The COVID-19 pandemic led to a rapid transition of healthcare from in-person to remote and virtual care. This review assessed the safety and effectiveness of pulse oximetry in remote patient monitoring (RPM) of patients at home with COVID-19. Results show RPM was safe for patients in identifying risk of deterioration. However, it was not evident whether remote pulse oximetry was more effective than other virtual methods, such as virtual visits, monitoring consultations, or online or paper diaries.
Casalino LP, Li J, Peterson LE, et al. Health Aff (Millwood). 2022;41:549-556.
Physician burnout has been associated with higher rates of self-reported medical errors and increased costs related to physician turnover. This analysis linked survey data from family physicians to Medicare claims to explore any association of burnout with four objective measures of care outcomes (ambulatory care-sensitive admissions, ambulatory care-sensitive emergency department visits, readmissions, or costs). There was no consistent, statistically significant relationship between burnout and the four measures of care outcomes and further research on this relationship is warranted.
Nowak B, Schwendimann R, Lyrer P, et al. Int J Environ Res Public Health. 2022;19:2796.

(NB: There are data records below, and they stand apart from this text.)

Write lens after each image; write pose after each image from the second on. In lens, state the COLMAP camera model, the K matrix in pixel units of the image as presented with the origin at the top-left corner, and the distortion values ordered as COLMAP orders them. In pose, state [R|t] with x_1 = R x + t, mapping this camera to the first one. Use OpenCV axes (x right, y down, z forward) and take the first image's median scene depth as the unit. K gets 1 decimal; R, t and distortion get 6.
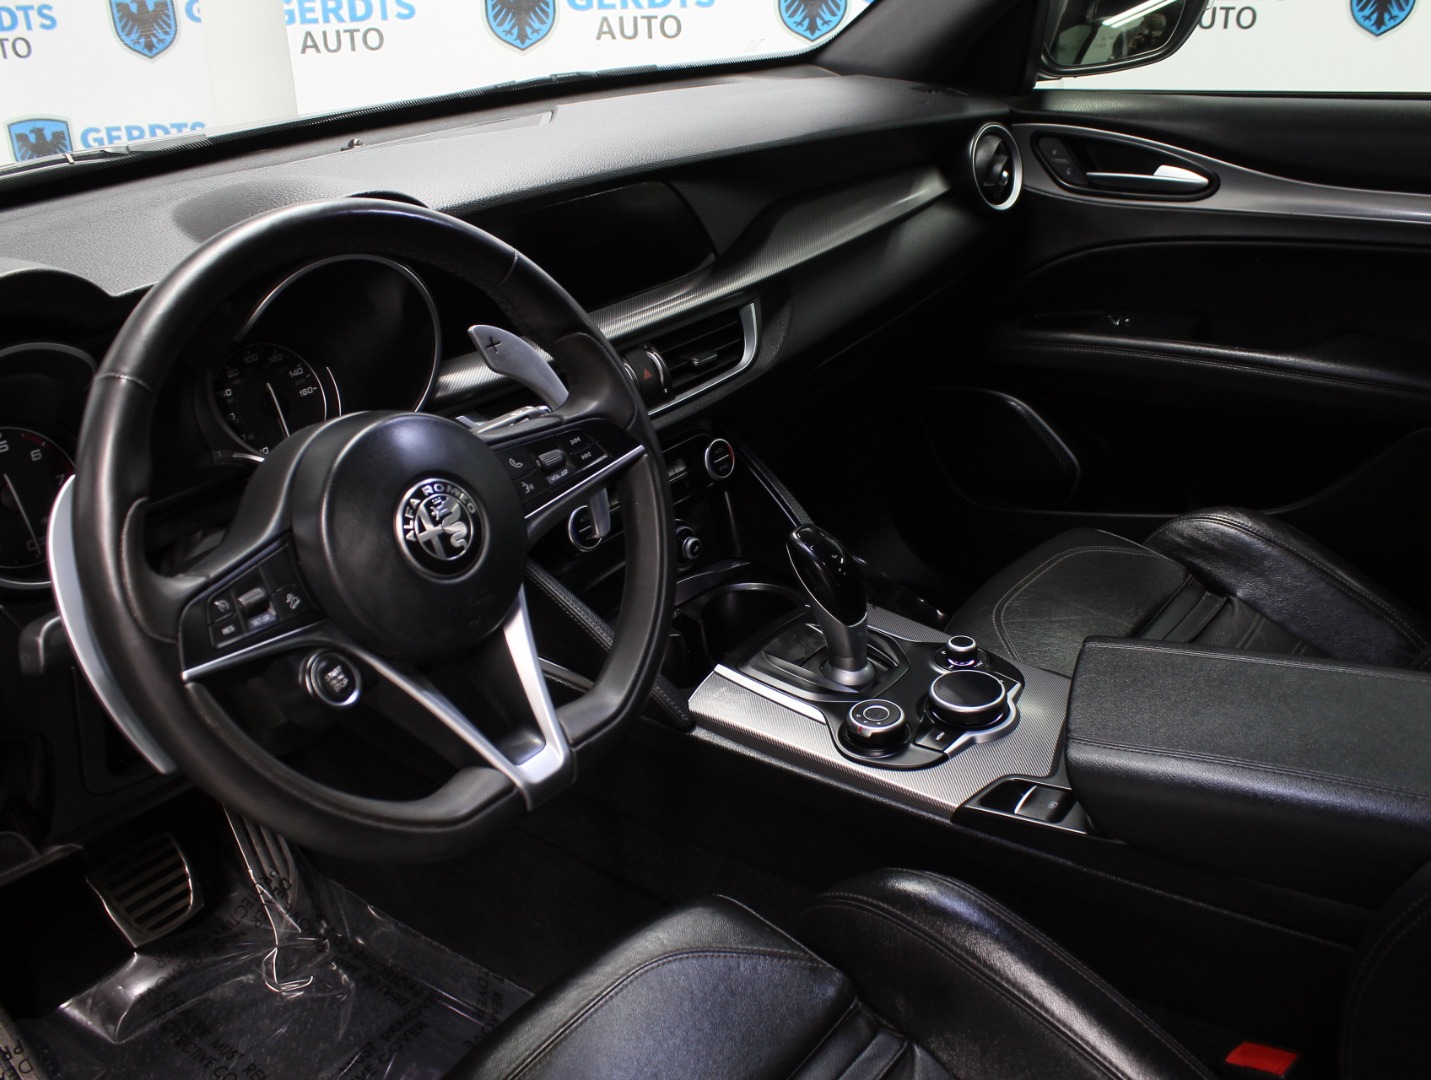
lens RADIAL K [[1366.1, 0, 768.9], [0, 1366.1, 537.7], [0, 0, 1]] dist [-0.197270, 0.174022]
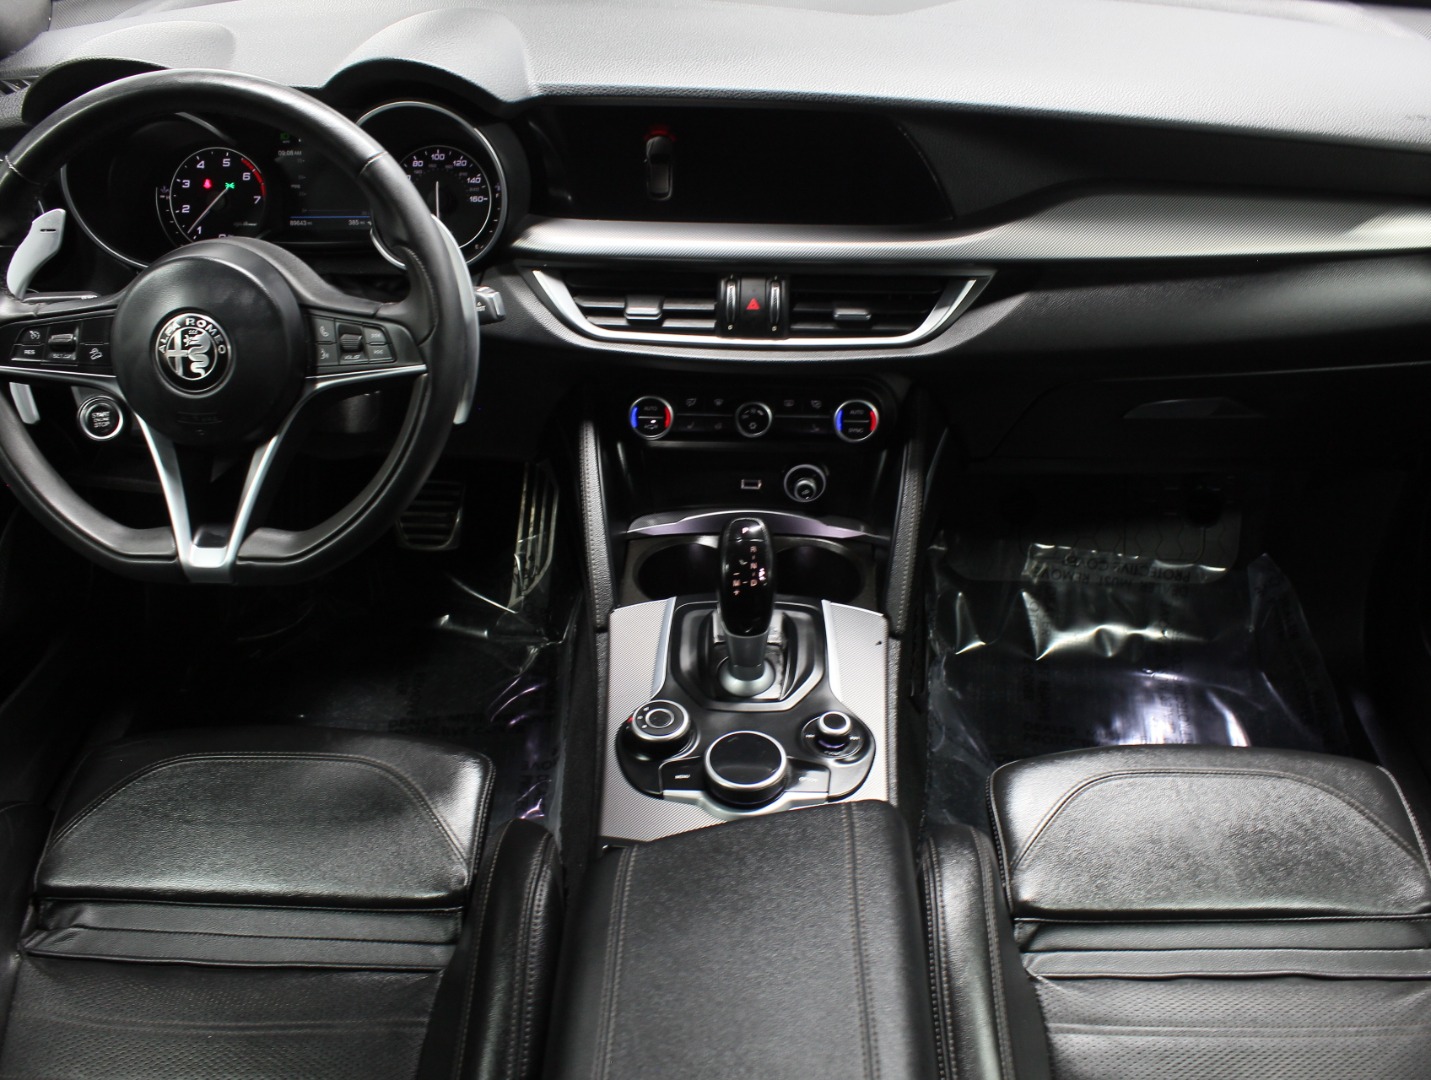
lens RADIAL K [[1366.1, 0, 768.9], [0, 1366.1, 537.7], [0, 0, 1]] dist [-0.197270, 0.174022]
pose [[0.580192, 0.516265, -0.629959, 0.922380], [-0.380483, 0.855665, 0.350813, -0.489967], [0.720146, 0.036150, 0.692880, 0.530558]]
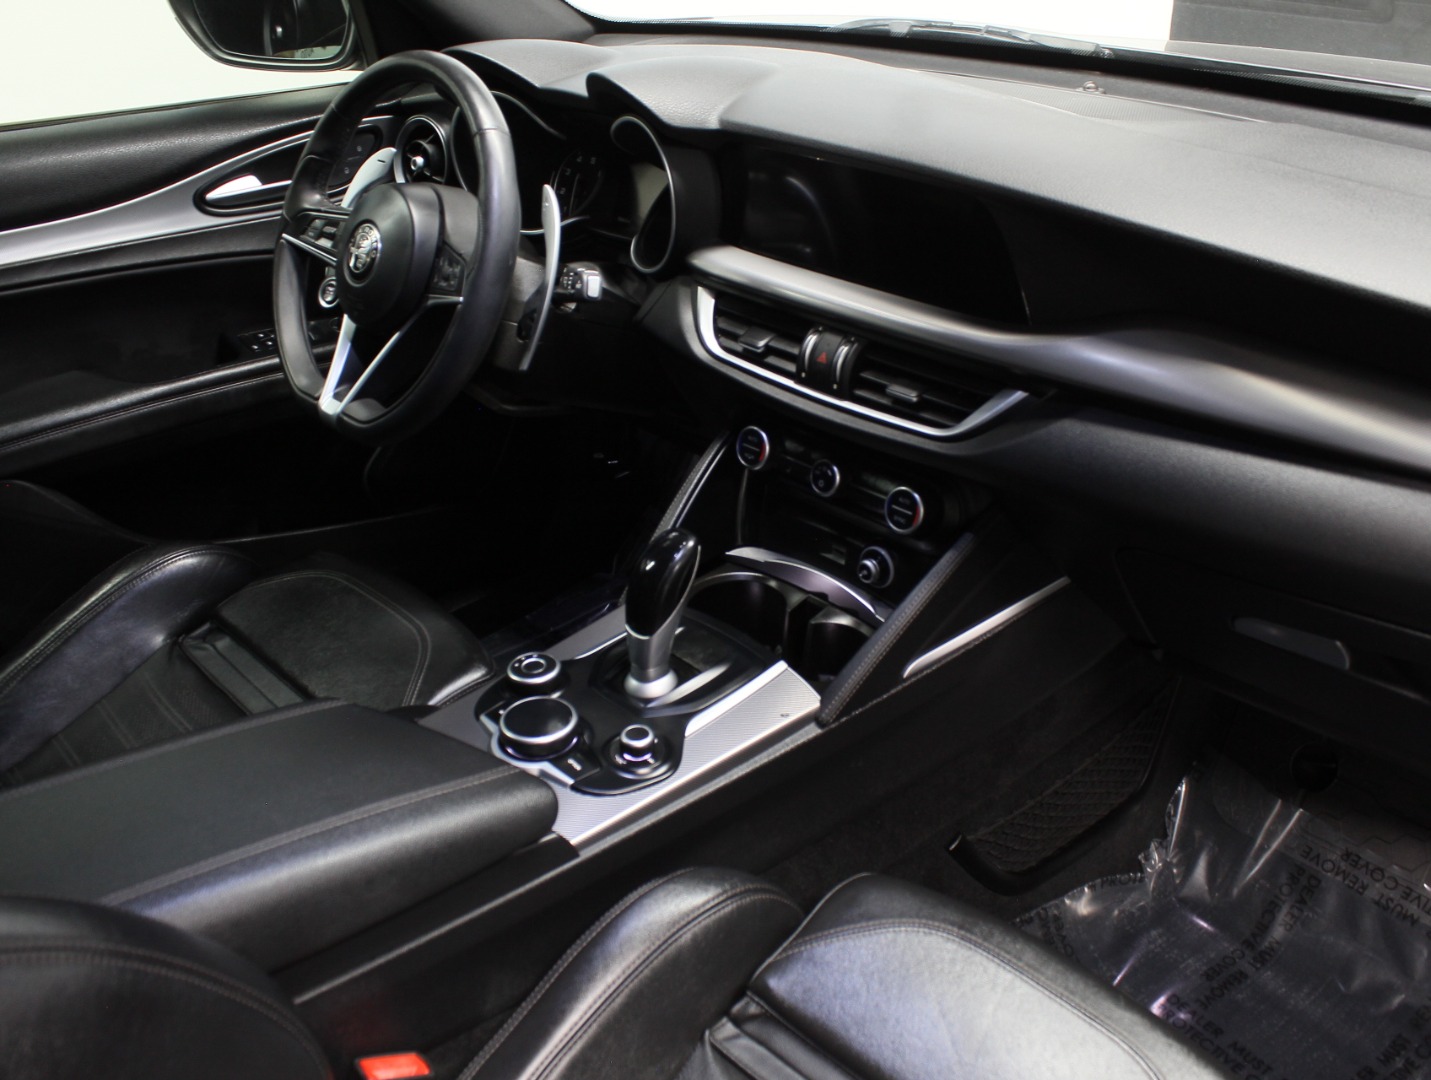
lens RADIAL K [[1366.1, 0, 768.9], [0, 1366.1, 537.7], [0, 0, 1]] dist [-0.197270, 0.174022]
pose [[-0.155252, 0.504035, -0.849615, 1.229294], [-0.407448, 0.750812, 0.519873, -0.785239], [0.899935, 0.426885, 0.088803, 1.426578]]
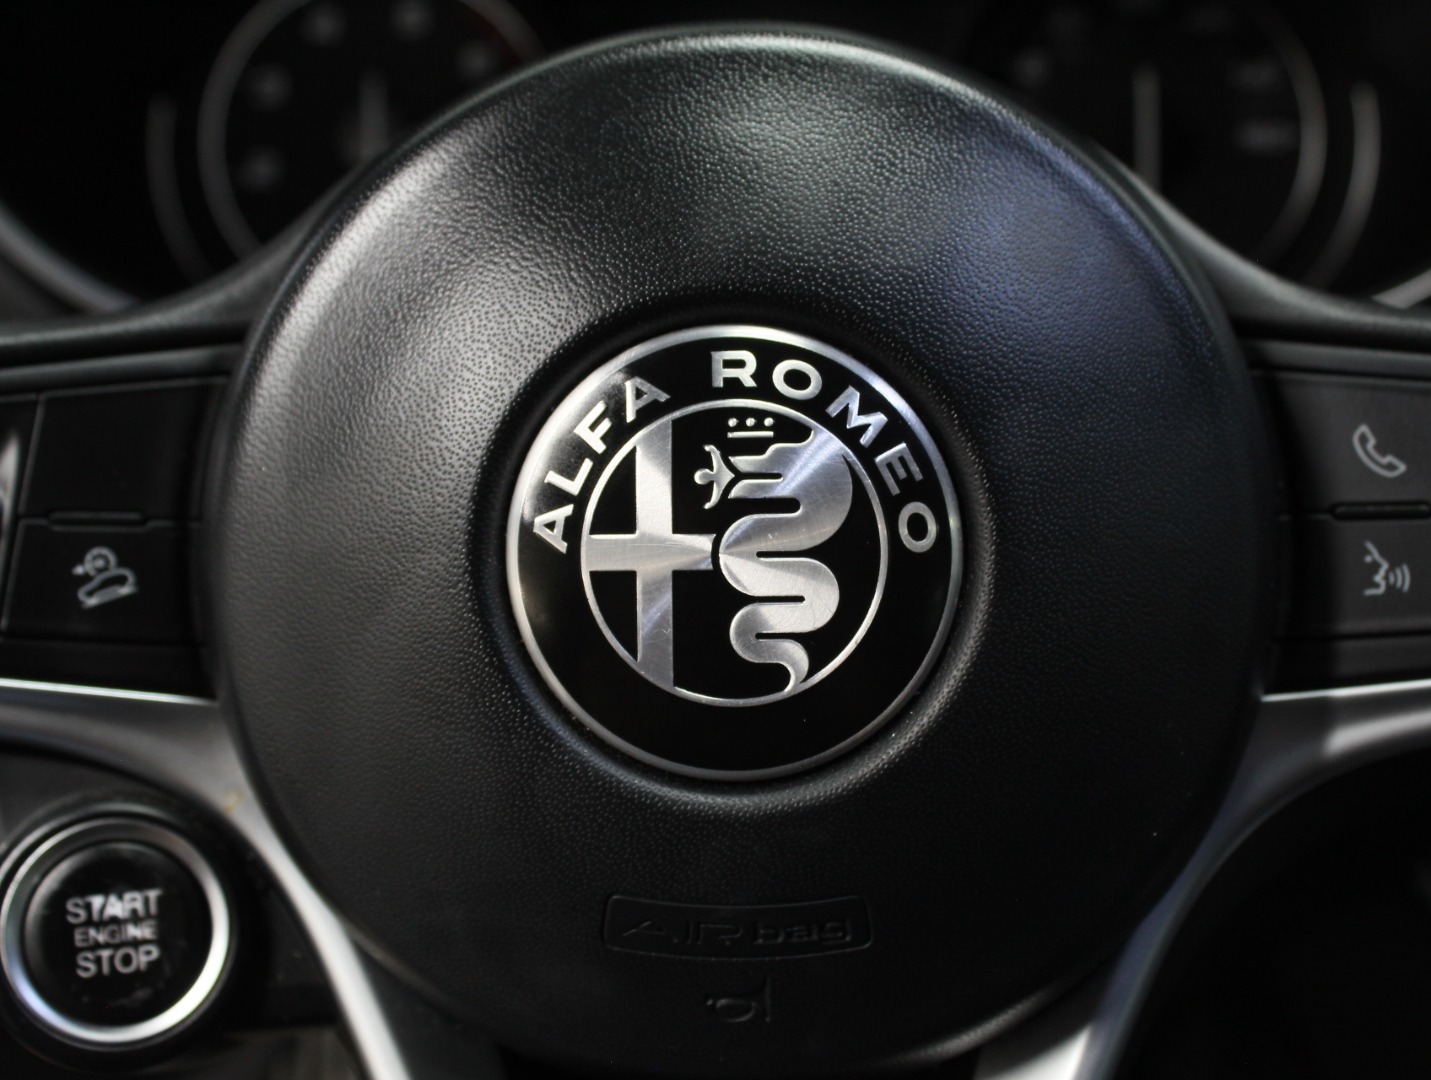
lens RADIAL K [[1929.1, 0, 715.5], [0, 1929.1, 540.0], [0, 0, 1]] dist [-0.001384, 0.005545]
pose [[0.579029, 0.347467, -0.737558, -0.012965], [-0.361085, 0.920371, 0.150116, -0.054380], [0.730988, 0.179400, 0.658387, 0.778712]]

Diagnostic error and misdiagnosis of stroke patients can lead to preventable adverse events, such as treatment delays and adverse outcomes. Researchers at a Swiss hospital retrospective reviewed patients admitted for transient ischemic attack (TIA) or ischemic stroke and found that a trigger tool could accurately identify preventable events among patients with adverse events and no-harm incidents. The most common preventable events were medication events, pressure injuries, and healthcare-associated infections.
Olsen SL, Søreide E, Hansen BS. J Patient Saf. 2022;Epub Apr 4.
Rapid response systems (RRS) are widely used to identify signs of rapid deterioration among hospitalized patients.  Using in situ simulation, researchers identified obstacles to effective RRS execution, including inconsistent education and documentation, lack of interpersonal trust, and low psychological safety.

Rockville, MD: Agency for Healthcare Research and Quality; April 7, 2022. RFA-HS-22-008.

Improving diagnosis and reducing diagnostic errors are patient safety priorities. This announcement supports the development of Diagnostic Centers of Excellence focused on improving frontline diagnostician support and improving diagnostic systems (i.e., improving diagnostic precision through consensus, improving “truth” or diagnostic reference standards). Applications are due by June 9, 2022.
Blijleven V, Hoxha F, Jaspers MWM. J Med Internet Res. 2022;24:e33046.
Electronic health record (EHR) workarounds arise when users bypass safety features to increase efficiency. This scoping review aimed to validate, refine, and enrich the Sociotechnical EHR Workaround Analysis (SEWA) framework. Multidisciplinary teams (e.g. leadership, providers, EHR developers) can now use the refined SEWA framework to identify, analyze and resolve unsafe workarounds, leading to improved quality and efficiency of care.
Derksen C, Kötting L, Keller FM, et al. Front Psychol. 2022;13:771626.
Effective communication and teamwork are fundamental to ensure safe patient care. Building on their earlier systematic review of communication interventions in obstetric care, researchers developed and implemented a training to improve communication at two obstetric hospitals. While results did not show a change in communication behavior, perceived patient safety did improve. Additional resources are available in the curated library on maternal safety.
Howlett O, Gleeson R, Jackson L, et al. JBI Evid Synth. 2022;Epub Mar 4.
Rapid response teams are designed to provide emergency medical support to deteriorating hospitalized patients. This review examines the role of a family support person (FSP) as part of the rapid response team. The FSP supported the family during the resuscitation in numerous ways, such as explaining jargon and medical procedures and attending to the practical needs of the family.